Les paris sont ouverts…

1 juin 2003

Loi sur les normes du travail

Nos pires appréhensions semblent vouloir se concrétiser.

Durant la dernière campagne électorale, le Parti libéral était plutôt discret sur des mesures efficaces concernant l’emploi pour les travailleuses et les travailleurs du Québec. Au contraire, il prônait la déréglementation pour avoir davantage de souplesse et de flexibilité et flirtait ouvertement avec le patronat…

Ce discours nous inquiétait grandement. Le rapport Bernier, déposé en février dernier à l’Assemblée nationale, démontrait clairement que les travailleuses et les travailleurs du Québec sont aux prises avec une augmentation de l’emploi atypique. Cette triste réalité entraîne la précari­sation des emplois, l’érosion de la protection et des droits des travailleuses et travailleurs, des conditions de travail difficiles et des salaires à la baisse. Selon les membres du comité Bernier, des correctifs doivent être apportés rapidement pour contrer cette situation qui favorise la disparité de traitement ainsi que pour protéger adéquatement la population active.

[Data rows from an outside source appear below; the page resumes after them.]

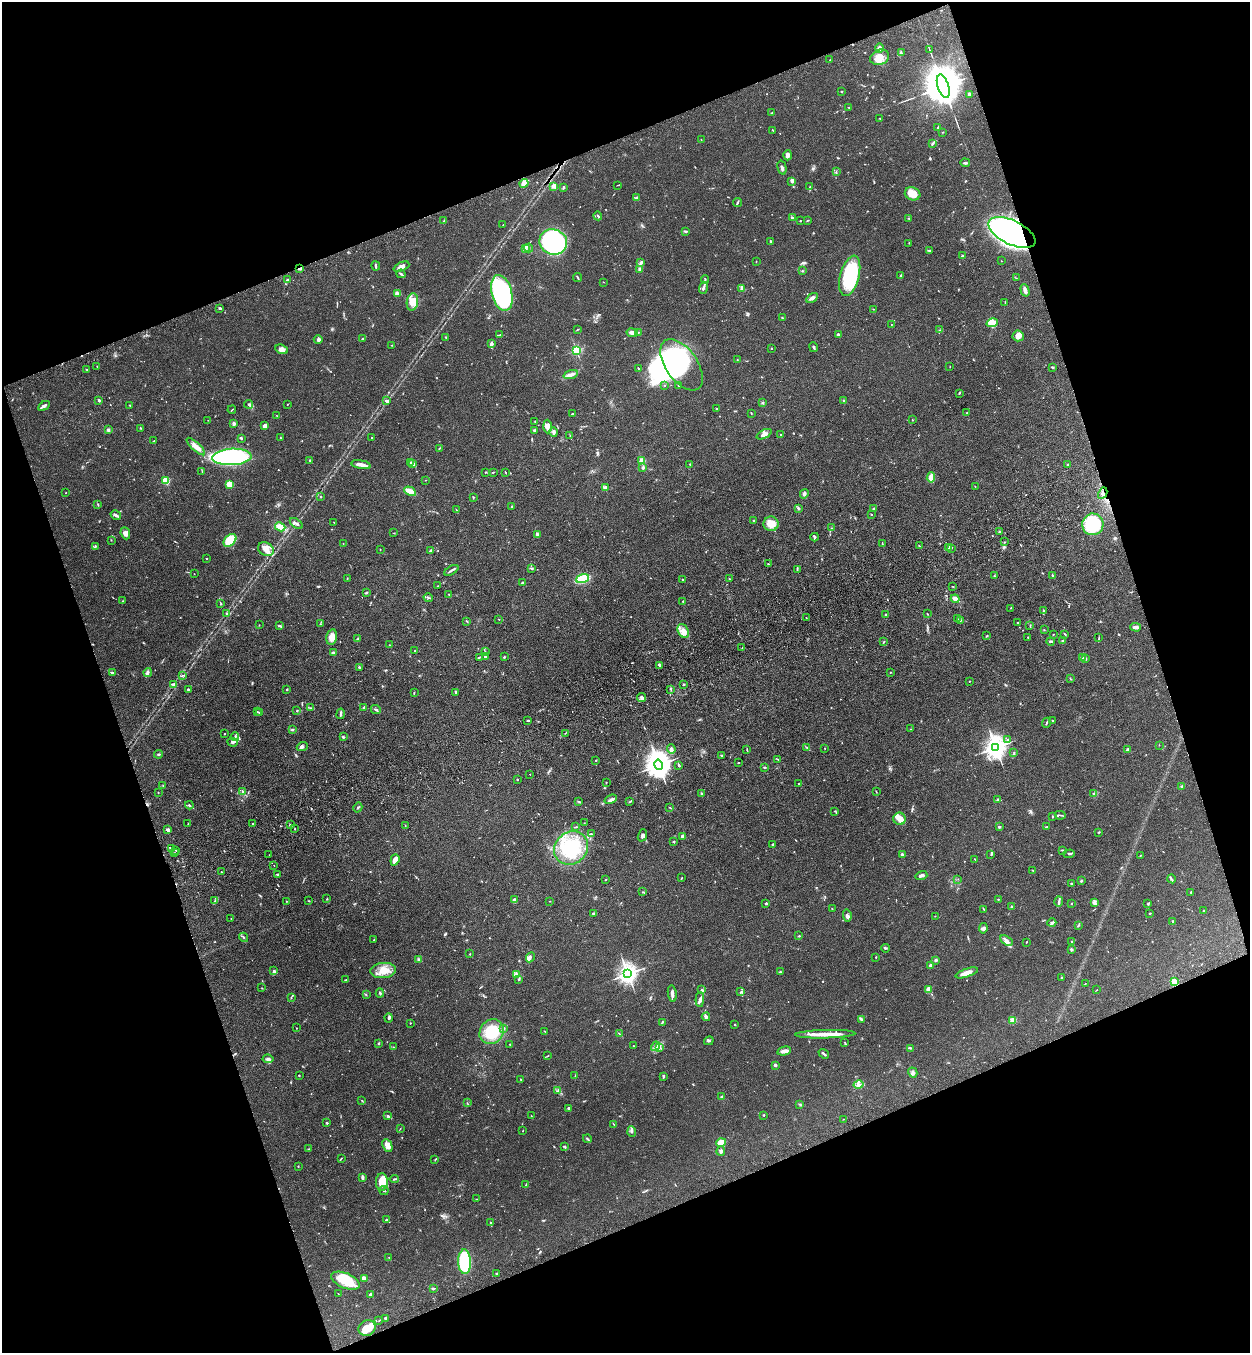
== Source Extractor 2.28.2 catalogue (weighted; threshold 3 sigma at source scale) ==
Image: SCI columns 205-5193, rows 115-5515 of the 5522 x 5630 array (HDU 1 of 3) = the unmasked area's bounding box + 8 px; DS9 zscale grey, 4 x 4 block average (1 PNG px = mean of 4 x 4 image px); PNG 1252 x 1355 px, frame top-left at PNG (2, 2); each listed source drawn as its Kron ellipse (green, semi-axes under 4 px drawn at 4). Shown black and unused: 40% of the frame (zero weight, under 3 of 4 exposures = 6% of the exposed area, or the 3 px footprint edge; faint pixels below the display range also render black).
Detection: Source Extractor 2.28.2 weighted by HDU 2 'WHT'. Background 0.0704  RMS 0.0041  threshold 0.0184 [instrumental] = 3 sigma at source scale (4.5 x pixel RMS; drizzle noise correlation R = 1.50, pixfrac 1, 0.05/0.05 arcsec/px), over >= 5 px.
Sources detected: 810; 2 too faint to see at this stretch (4 x 4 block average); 6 inside a brighter object's white glare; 5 cosmic-ray / hot-pixel residue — neither listed nor drawn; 27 coinciding with a brighter row at this scale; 41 inside a brighter listed object's ellipse — not listed separately; of the other 729, all 500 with FLUX_AUTO >= 0.899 (the completeness limit of this list) listed and drawn (229 fainter detections not listed), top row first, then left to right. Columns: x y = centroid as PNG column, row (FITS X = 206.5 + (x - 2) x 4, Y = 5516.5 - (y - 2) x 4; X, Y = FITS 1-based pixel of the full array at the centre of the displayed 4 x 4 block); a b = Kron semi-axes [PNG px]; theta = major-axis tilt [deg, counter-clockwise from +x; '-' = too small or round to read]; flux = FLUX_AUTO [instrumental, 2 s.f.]
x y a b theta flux
879 48 5 3 - 11
930 50 3 2 - 1.7
901 53 4 2 - 2.6
880 57 10 7 23 24
830 60 2 2 - 1
943 86 12 5 -72 16000
841 92 2 2 - 2.2
969 94 3 2 - 5.2
849 107 3 2 - 1.6
772 113 2 2 - 1.3
880 118 2 2 - 0.92
938 127 3 2 - 2.3
773 130 2 2 - 1.2
943 132 2 2 - 0.96
701 139 2 2 - 1.1
932 144 4 2 - 2.9
788 155 5 3 - 11
965 163 5 2 - 4.6
782 168 7 2 -76 5.3
836 172 2 2 - 2
792 181 3 3 - 7.3
524 183 4 2 - 40
618 185 3 2 - 1.2
554 186 2 2 - 74
563 187 3 2 - 5.1
810 187 2 2 - 0.92
913 194 8 6 -19 36
636 198 3 3 - 3
738 202 4 2 - 2.5
598 216 4 2 - 3.2
793 218 4 2 - 3
909 218 2 2 - 1.2
444 221 2 2 - 3.1
800 221 2 2 - 4.2
807 221 2 2 - 1.1
503 225 2 2 - 1.2
685 231 3 2 - 2.7
1012 233 25 12 -26 920
770 241 3 2 - 2.3
553 242 14 12 -17 550
909 243 2 2 - 1.4
529 248 4 2 - 3.7
525 249 3 3 - 4.5
930 251 2 2 - 1.5
962 256 2 2 - 3.8
1001 261 2 2 - 0.91
756 262 2 2 - 0.91
641 263 4 3 - 4.8
376 266 4 2 - 4
401 267 8 4 24 11
299 269 4 2 - 3.9
639 269 3 3 - 3.3
802 271 2 2 - 2.1
401 274 4 2 - 3.3
850 276 21 9 76 170
900 276 3 2 - 1.9
578 277 4 2 - 2.5
1016 278 2 2 - 1
287 280 3 2 - 4.1
705 280 4 2 - 2.6
603 282 2 2 - 1.2
703 288 6 2 72 5.9
742 289 2 2 - 2
1025 290 6 2 -73 14
397 293 3 2 - 8.3
502 293 18 10 -75 570
812 298 6 3 33 8.4
412 302 9 5 82 23
1005 302 3 2 - 1.1
220 308 3 2 - 3.6
873 309 2 2 - 2
782 318 2 2 - 3.4
992 323 6 3 17 25
891 324 2 2 - 0.99
577 329 3 2 - 1.3
940 330 2 2 - 1.4
632 333 6 3 -10 13
638 333 3 2 - 2
838 334 2 2 - 3.4
500 335 3 2 - 2.6
1018 336 5 5 - 18
446 337 3 2 - 1.5
363 338 3 2 - 1.9
318 339 4 3 - 4.6
491 344 4 3 - 6.2
392 345 2 2 - 1.4
814 347 5 2 - 2.7
771 348 2 2 - 3.1
282 349 6 4 -22 12
576 350 2 2 - 300
737 360 2 2 - 1.1
682 365 29 16 -55 280
97 366 2 2 - 0.92
950 366 2 2 - 1.2
1053 367 3 2 - 3.1
638 368 2 2 - 1.6
87 369 3 2 - 1.6
571 375 7 3 18 10
665 385 2 2 - 1.9
678 386 2 2 - 0.96
959 393 4 2 - 1.8
99 400 2 2 - 5.4
387 401 3 2 - 5.9
844 401 2 2 - 1.7
762 403 3 2 - 1.9
249 404 4 3 - 4.2
288 404 2 2 - 1.3
130 405 2 2 - 1.9
44 406 6 3 29 7.9
717 409 3 2 - 2.1
232 410 4 2 - 1.4
751 413 3 2 - 1.8
967 413 2 2 - 8
572 414 3 2 - 1.8
277 416 3 2 - 1.3
208 420 2 2 - 0.9
912 420 2 2 - 1.3
535 421 2 2 - 1.1
234 424 3 2 - 7.3
265 426 3 2 - 13
547 427 7 4 -89 16
140 428 2 2 - 1.8
108 430 2 2 - 24
534 430 3 2 - 4.9
554 432 4 2 - 8.6
764 434 8 3 27 9.5
780 434 2 2 - 1.1
570 436 2 2 - 1.1
241 438 3 2 - 2.5
280 438 3 2 - 1.3
372 438 2 2 - 0.93
154 441 3 2 - 1.4
196 447 12 4 -43 19
439 448 2 2 - 1.2
232 457 20 8 3 590
310 461 3 2 - 2.8
642 461 2 2 - 110
411 462 2 2 - 1.8
413 464 4 2 - 4
690 464 2 2 - 1.7
361 465 10 3 -11 13
1068 465 2 2 - 3.4
643 468 3 3 - 3.7
202 472 2 2 - 1.1
485 472 2 2 - 1.9
493 472 2 2 - 2.4
506 472 2 2 - 1.3
931 477 5 2 - 24
425 480 2 2 - 0.92
166 481 2 2 - 120
230 484 4 3 - 31
975 486 2 2 - 1.1
606 488 4 3 - 6.7
410 491 6 2 -29 41
66 493 2 2 - 1.1
1103 493 6 2 62 2.6
804 494 5 3 - 5.1
321 497 2 2 - 3.5
473 497 3 2 - 1.3
98 505 3 2 - 1.6
512 506 3 2 - 2.9
799 508 4 2 - 2.6
873 509 2 2 - 8
456 510 3 2 - 1
871 514 2 2 - 4.7
116 515 5 2 - 9.5
753 520 2 2 - 1.3
334 522 2 2 - 1.3
296 523 7 2 -35 5.8
771 524 7 7 - 29
1093 524 11 10 - 140
280 527 5 4 - 29
831 528 2 2 - 1
999 531 3 2 - 2.5
125 533 6 4 -68 10
394 533 2 2 - 1.6
538 534 3 2 - 3.8
815 537 4 3 - 2.9
111 540 2 2 - 1.3
230 540 7 5 46 79
1004 542 2 2 - 1.2
343 543 2 2 - 1.1
882 544 2 2 - 0.96
95 546 3 2 - 2.4
919 546 2 2 - 1.4
948 547 3 2 - 7.4
951 548 4 2 - 1.7
266 549 8 6 -29 18
380 549 2 2 - 1.2
430 550 3 2 - 3.1
206 558 2 2 - 1.1
768 564 2 2 - 1.6
532 568 3 2 - 2.6
797 569 3 2 - 2.1
451 570 8 2 31 5.4
194 574 2 2 - 0.9
994 576 2 2 - 2
1053 576 3 2 - 3.9
347 579 3 2 - 1.7
582 579 6 3 19 99
729 579 2 2 - 1.2
683 580 2 2 - 2.1
522 582 3 2 - 3.3
438 586 2 2 - 1.3
953 586 3 2 - 1.1
366 593 4 2 - 3.2
449 594 2 2 - 1.2
428 598 5 2 - 2.7
955 599 4 3 - 14
123 601 2 2 - 0.96
683 601 2 2 - 1.5
221 604 3 2 - 1.7
1010 608 2 2 - 0.92
1043 611 2 2 - 1.9
226 613 2 2 - 1.8
885 614 2 2 - 2.1
927 614 2 2 - 1.2
806 617 2 2 - 1
499 619 2 2 - 1.2
957 619 2 2 - 0.94
960 620 3 2 - 2.2
467 621 2 2 - 2
1017 622 2 2 - 0.96
320 624 2 2 - 1.1
259 625 2 2 - 0.98
1030 625 3 2 - 1.4
279 626 2 2 - 1.9
1136 627 5 2 - 9.4
1044 630 2 2 - 1.1
683 631 7 5 -59 17
1053 634 2 2 - 1.6
1065 634 3 2 - 1.9
987 636 2 2 - 1.8
332 637 8 5 78 22
1028 637 2 2 - 1.1
1099 638 3 2 - 1.5
358 639 3 2 - 2.5
1051 641 4 2 - 3.7
1063 641 2 2 - 6.5
884 642 4 2 - 1.8
389 645 2 2 - 1.5
742 648 2 2 - 0.99
415 651 2 2 - 1.7
485 652 2 2 - 0.98
333 653 2 2 - 24
485 656 4 2 - 2.8
479 657 3 2 - 1.6
504 657 2 2 - 2.2
1083 658 2 2 - 1.9
1086 659 2 2 - 1.1
659 665 3 2 - 4
359 667 2 2 - 9.4
112 672 3 2 - 3.8
148 672 4 2 - 4.2
890 672 2 2 - 1.6
182 675 2 2 - 1.3
1070 678 3 2 - 1.5
969 681 2 2 - 1.7
173 684 3 2 - 4.5
684 684 2 2 - 7.3
188 689 2 2 - 7.7
287 689 2 2 - 6.7
671 690 2 2 - 1
456 692 3 2 - 5.7
414 693 2 2 - 1
642 698 5 4 - 6.2
311 708 3 2 - 2
364 708 3 2 - 4.4
376 709 5 2 - 5.3
297 711 2 2 - 0.98
257 712 2 2 - 1.7
259 713 2 2 - 1.5
340 714 5 2 - 7.2
528 720 4 2 - 2.3
1052 720 2 2 - 1.4
1047 723 5 2 - 3.8
292 729 3 2 - 3.3
910 729 2 2 - 0.96
565 733 2 2 - 1.2
225 734 2 2 - 1.3
235 737 4 2 - 4.5
343 737 3 2 - 2.9
1007 740 3 2 - 1.7
233 742 5 3 - 5.7
1159 745 2 2 - 0.96
302 747 6 3 24 4.7
996 747 4 3 - 1900
807 748 3 2 - 1.6
825 748 2 2 - 1.1
671 749 4 3 - 6.5
747 749 4 2 - 1.8
1128 750 3 3 - 8.5
1014 752 2 2 - 1.1
159 754 4 2 - 3
721 755 2 2 - 1.9
778 759 3 2 - 1.8
596 760 2 2 - 4.5
738 762 2 2 - 1.3
659 765 5 4 - 3400
679 765 3 2 - 3.1
764 767 2 2 - 0.96
530 774 2 2 - 2.7
517 779 2 2 - 3.9
606 782 2 2 - 1.2
799 783 2 2 - 2.4
163 785 3 2 - 1.5
1182 786 3 2 - 2.9
242 791 3 2 - 2.2
158 792 2 2 - 1.1
876 792 3 2 - 1.2
702 793 4 2 - 2.3
1093 794 2 2 - 1.6
611 799 6 3 22 6.2
997 799 2 2 - 1.8
579 801 2 2 - 1.2
630 802 3 2 - 1.4
189 805 4 2 - 3.1
358 807 5 2 - 2.9
670 807 2 2 - 1.4
834 811 2 2 - 1.4
1060 815 5 2 - 2.3
1052 816 2 2 - 1.8
899 819 6 6 - 17
584 823 2 2 - 1
188 824 2 2 - 1
252 824 2 2 - 4.2
290 825 2 2 - 5.6
405 826 2 2 - 1.1
576 827 3 2 - 2.2
999 827 2 2 - 4.4
1047 827 3 2 - 1.7
295 829 2 2 - 1.2
168 830 3 2 - 10
1099 832 3 2 - 1.2
591 834 4 3 - 3.7
642 835 6 3 69 5.6
682 837 3 2 - 6.5
673 842 3 2 - 1.5
772 845 4 2 - 2.5
172 848 3 2 - 2.1
571 848 18 16 39 130
176 850 2 2 - 1.5
1062 850 2 2 - 1.9
174 853 3 2 - 2.1
902 854 3 2 - 4.3
991 854 3 2 - 1.8
1069 854 6 2 3 2.4
269 855 2 2 - 1.4
1140 856 3 2 - 1.4
975 859 3 2 - 1.1
395 860 6 3 71 16
274 865 2 2 - 1.5
1033 870 3 2 - 1.5
221 872 2 2 - 2.3
277 874 2 2 - 1.7
921 876 6 2 15 9.3
682 878 3 2 - 1.1
958 879 2 2 - 0.95
1172 879 4 2 - 2.8
606 880 2 2 - 1.6
1081 881 2 2 - 3.6
1071 883 2 2 - 2
642 892 2 2 - 1
1191 892 3 2 - 1.3
327 899 2 2 - 1.4
998 899 2 2 - 1.3
514 900 4 3 - 5.3
214 901 3 2 - 1.9
286 901 2 2 - 1.2
309 901 2 2 - 1.3
550 901 2 2 - 1.3
1059 901 5 2 - 3.7
766 903 2 2 - 3.4
1072 903 2 2 - 1.5
1094 903 4 3 - 4.8
1148 904 4 2 - 2.9
1011 907 3 2 - 2.3
832 909 2 2 - 0.91
984 909 2 2 - 0.91
1204 911 2 2 - 1.6
593 913 3 2 - 3.3
1150 913 2 2 - 1.8
847 915 6 3 -79 5.8
935 916 2 2 - 0.96
231 918 2 2 - 1
1173 921 3 2 - 2.8
1052 923 4 3 - 4.8
1078 925 3 2 - 2.3
983 928 5 4 - 6.4
799 936 2 2 - 2.5
244 937 5 2 - 3.4
374 940 3 2 - 1.3
1006 941 7 3 -34 7.2
1072 941 2 2 - 2.6
1026 942 3 2 - 1.2
886 948 4 2 - 2.5
1071 949 3 2 - 4.5
470 954 2 2 - 1.2
530 957 5 3 - 5.2
876 957 2 2 - 1.9
419 959 4 2 - 2.9
936 960 2 2 - 6.9
931 965 2 2 - 15
383 970 13 7 5 31
274 971 4 2 - 4.3
780 972 2 2 - 2.3
967 973 12 4 19 19
628 974 3 3 - 1400
517 975 3 2 - 3.5
1062 977 2 2 - 1.1
345 980 2 2 - 1.3
519 980 2 2 - 1.7
1174 982 2 2 - 79
1085 984 2 2 - 0.99
262 988 2 2 - 1
928 989 3 3 - 4.2
701 990 4 3 - 4.6
1097 990 3 2 - 1.1
741 992 4 2 - 3
380 993 4 2 - 3
672 993 8 3 -80 8.9
366 995 2 2 - 0.92
291 997 3 2 - 1.5
700 999 7 3 87 8.1
706 1017 4 4 - 6
388 1018 4 3 - 3.9
861 1019 3 3 - 3.7
1013 1020 4 3 - 9.4
662 1022 4 2 - 2.1
410 1023 2 2 - 1.2
735 1025 2 2 - 1.6
296 1028 2 2 - 1
504 1029 2 2 - 1.6
545 1031 2 2 - 1.2
492 1032 13 11 53 87
619 1034 3 2 - 1.6
825 1034 30 3 2 39
709 1041 5 2 - 3.1
845 1042 4 2 - 2.3
379 1044 2 2 - 1.9
510 1044 2 2 - 1.2
633 1046 2 2 - 0.99
655 1046 5 2 - 4.9
393 1047 2 2 - 1
660 1048 2 2 - 2
910 1048 4 2 - 2.1
784 1051 7 3 14 13
824 1054 5 2 - 4.4
547 1056 3 2 - 1.4
268 1059 5 4 - 8.1
775 1065 2 2 - 16
913 1072 5 4 - 6.2
299 1075 2 2 - 2.4
575 1076 2 2 - 0.92
663 1076 3 2 - 3
521 1079 2 2 - 1.2
858 1084 5 3 - 8.5
558 1091 3 2 - 3.3
722 1097 2 2 - 15
362 1101 3 2 - 1.3
467 1103 2 2 - 0.98
800 1104 3 2 - 2.2
569 1108 3 2 - 7.3
764 1115 2 2 - 4.9
388 1116 4 2 - 3.4
531 1116 2 2 - 1.1
843 1119 2 2 - 1.2
327 1123 2 2 - 7.4
614 1124 2 2 - 0.93
400 1129 2 2 - 1
522 1131 2 2 - 0.92
632 1132 5 2 - 4.3
587 1139 4 2 - 3.7
721 1143 5 4 - 69
387 1145 7 4 -65 19
565 1147 4 2 - 2
308 1149 2 2 - 1.4
721 1151 5 3 - 5.2
341 1158 3 2 - 1.3
435 1159 2 2 - 1.3
298 1166 2 2 - 1.2
362 1177 4 2 - 7.5
394 1179 5 2 - 3.4
382 1182 8 6 87 42
526 1184 4 2 - 1.6
384 1190 4 2 - 3
476 1199 2 2 - 0.9
386 1220 2 2 - 6.5
490 1223 3 2 - 2.1
389 1257 3 2 - 1
465 1262 12 6 -88 160
496 1274 2 2 - 3.4
364 1278 3 2 - 18
345 1281 15 7 -23 69
433 1288 3 2 - 4.6
338 1294 2 2 - 1.2
370 1294 4 2 - 6.1
385 1318 3 2 - 4
379 1321 2 2 - 0.91
367 1328 9 7 31 25
Overlapping masked pixels (flux is a lower limit): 3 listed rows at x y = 1012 233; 299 269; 1103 493
Diffuse or blended objects may show on this block-average render without a row.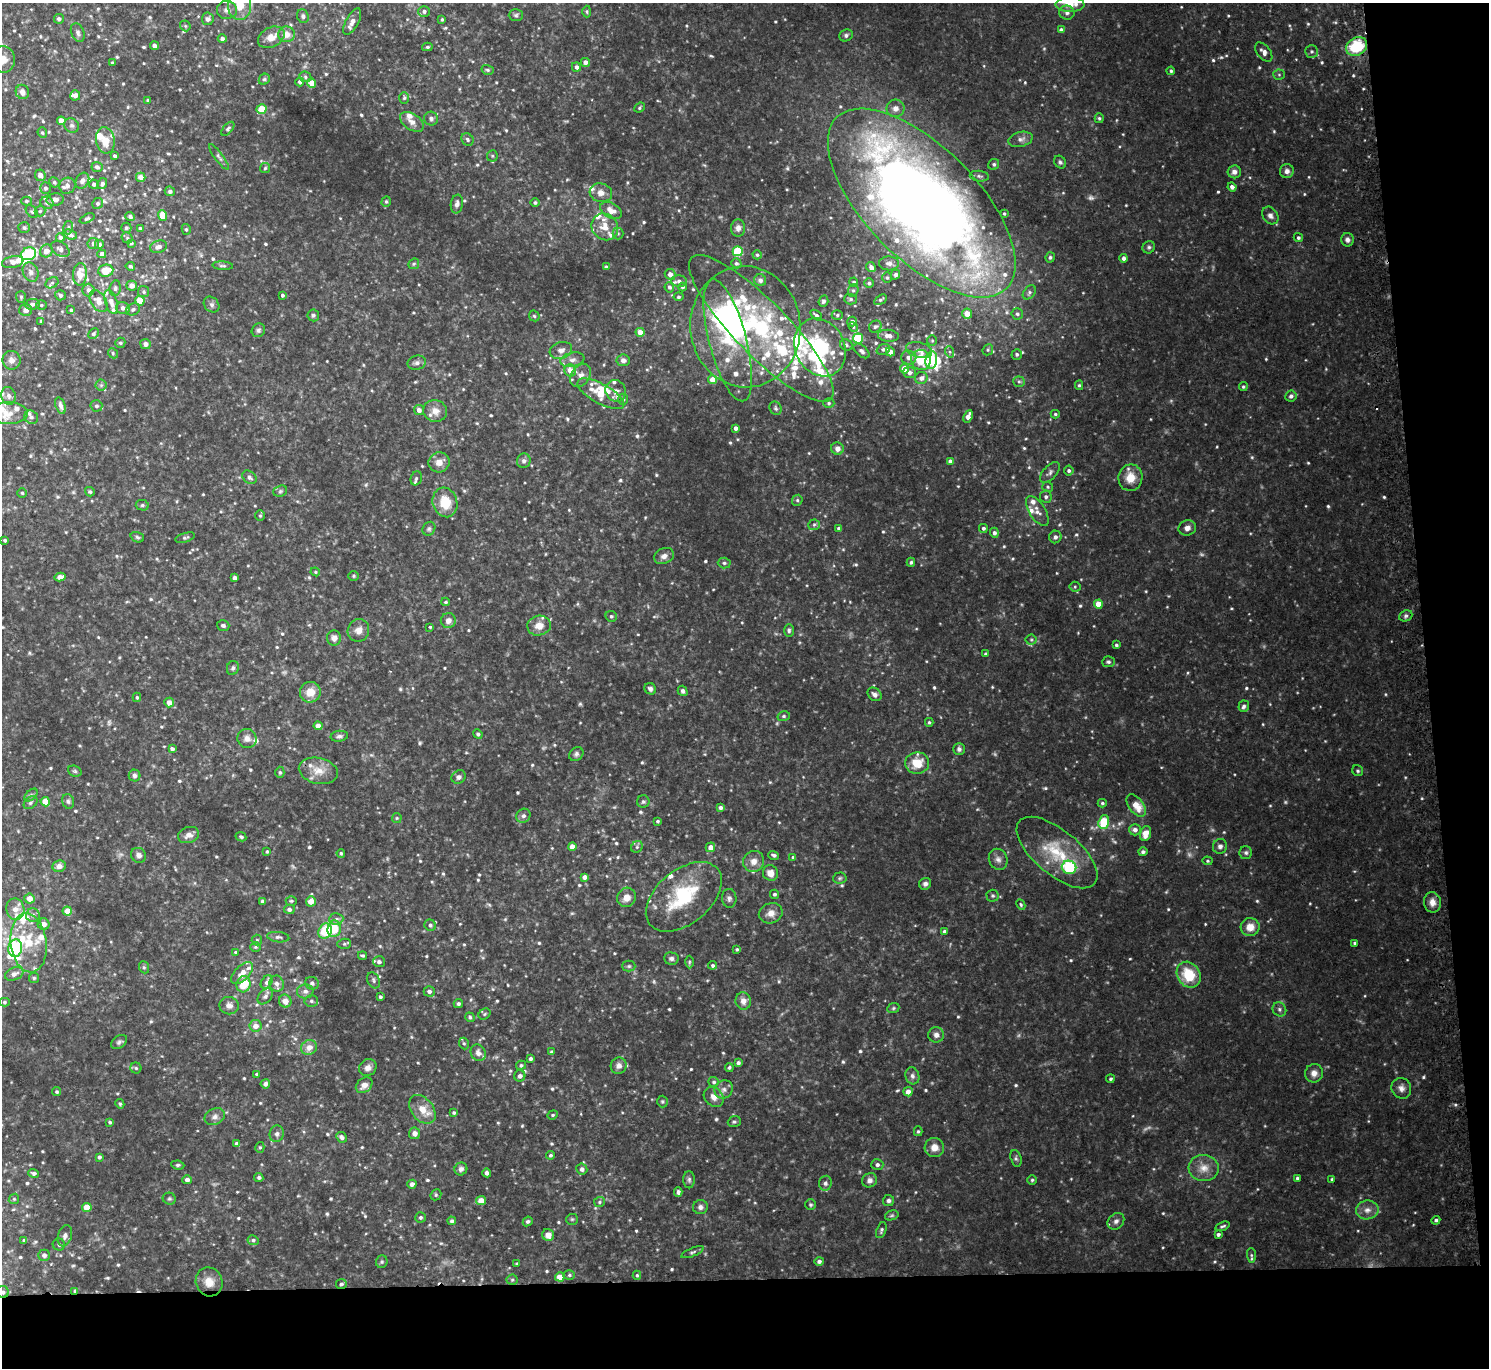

À peine un mois après avoir été élu, le nouveau gouvernement libéral va de l’avant et annonce tour à tour son intention de revoir l’article 45 du Code du travail concernant la sous-traitance et son intention d’abolir la modification apportée à la Loi sur les normes du travail concernant l’appli­cation du salaire minimum pour les travailleuses et les travailleurs agricoles.

Le projet de Loi 143

Rappelons que la Loi sur les normes du travail a fait l’objet d’une vaste consultation publique le printemps dernier et d’une commission parlemen­taire à l’automne pour finalement être adoptée UNANIMEMENT le 19 décembre dernier par tous les partis de l’Assemblée nationale…

Les groupes de promotion et de défense des droits des travailleuses et des travailleurs et les syndicats étaient satisfaits de voir cette loi désuète de plus de 23 ans faire l’objet de modifications importantes.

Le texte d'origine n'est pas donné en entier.